Available data Block Start

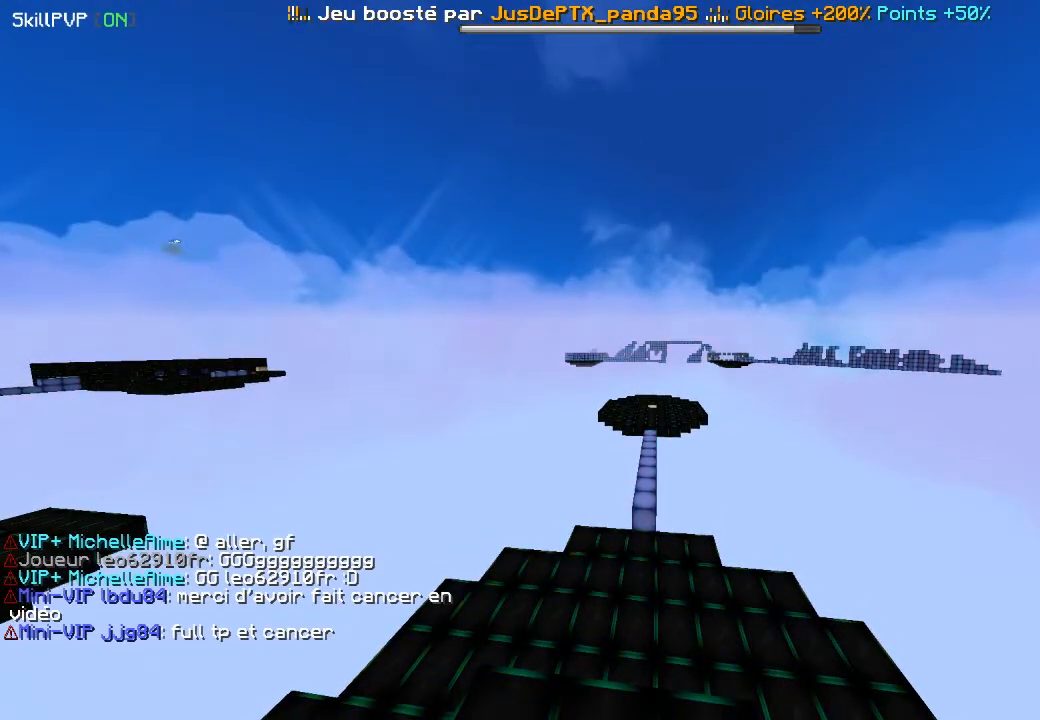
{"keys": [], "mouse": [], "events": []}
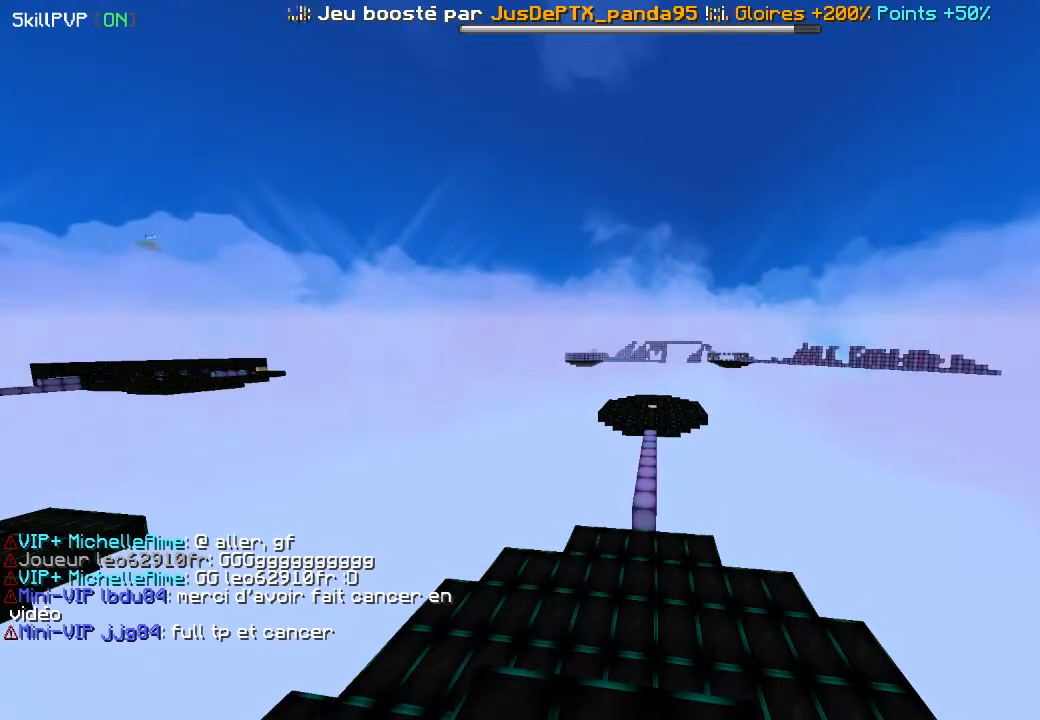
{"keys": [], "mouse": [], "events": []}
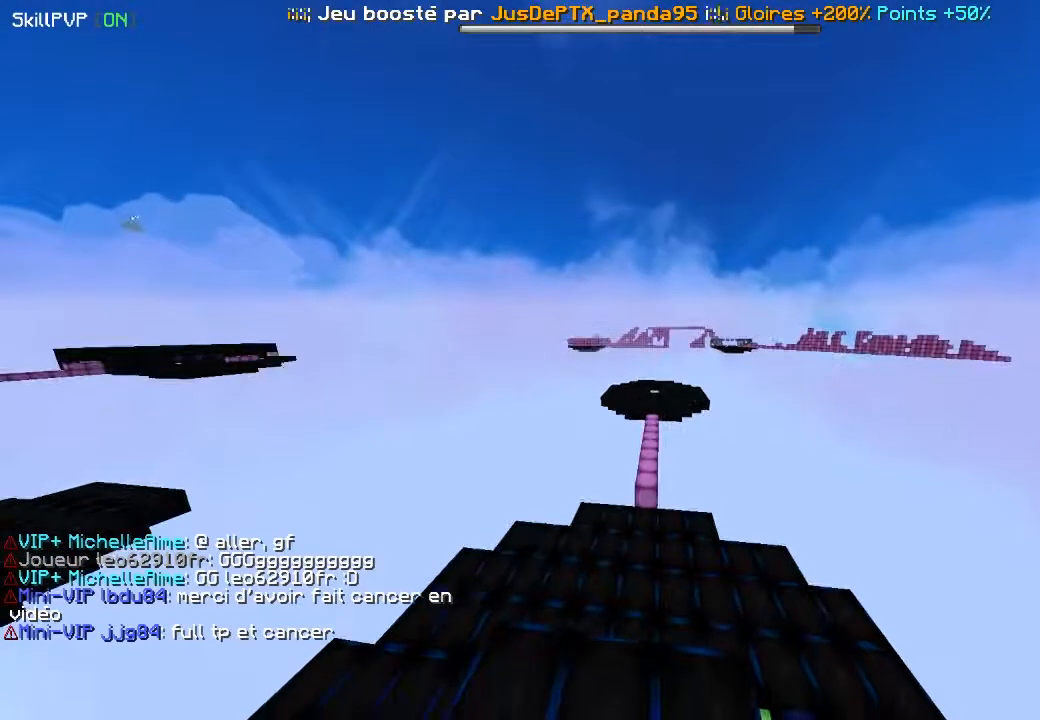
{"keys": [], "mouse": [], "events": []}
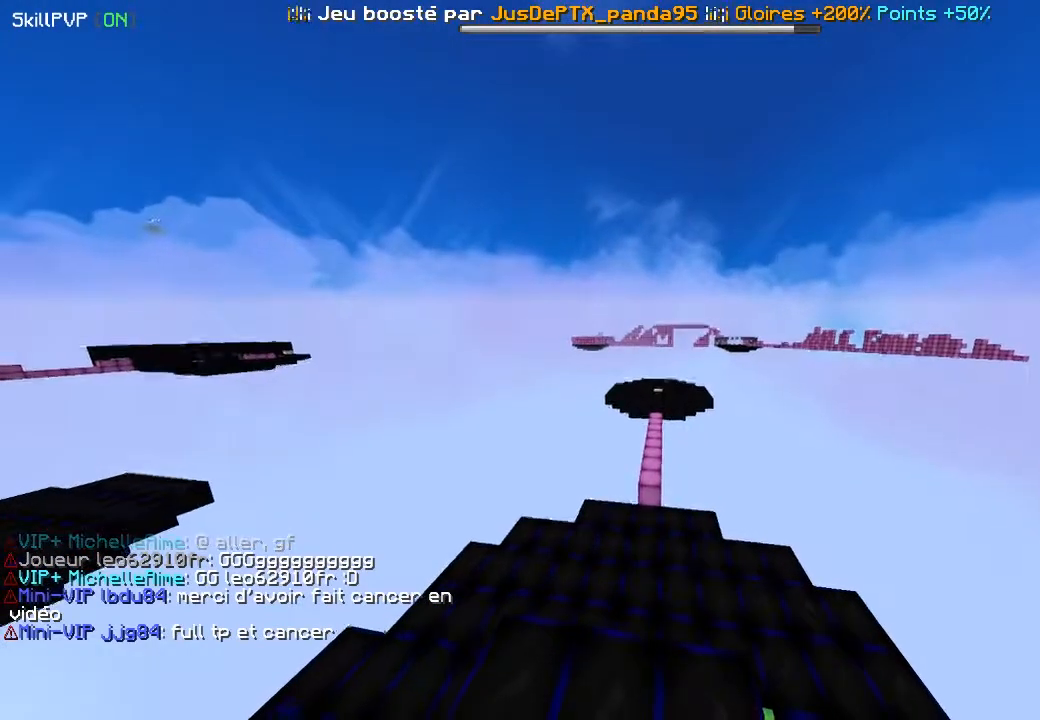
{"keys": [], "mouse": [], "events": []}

Available data Block End

_What is required_.
When repeating the material above, keep every line exact and drop all pictures.

_Task output_.
{"keys": [], "mouse": [], "events": []}
{"keys": [], "mouse": [], "events": []}
{"keys": [], "mouse": [], "events": []}
{"keys": [], "mouse": [], "events": []}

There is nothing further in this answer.